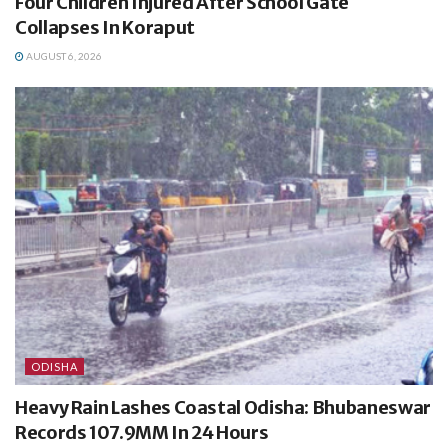
Four Children Injured After School Gate
Collapses In Koraput
AUGUST 6, 2026
ODISHA
Heavy Rain Lashes Coastal Odisha: Bhubaneswar
Records 107.9MM In 24 Hours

:::::

**ABOUT THIS TASK**
Only the lines from the one holding "Collapses In Koraput" through the end of the listing should be given again, exactly and with both ends included.

**SOLUTION**
Collapses In Koraput
AUGUST 6, 2026
ODISHA
Heavy Rain Lashes Coastal Odisha: Bhubaneswar
Records 107.9MM In 24 Hours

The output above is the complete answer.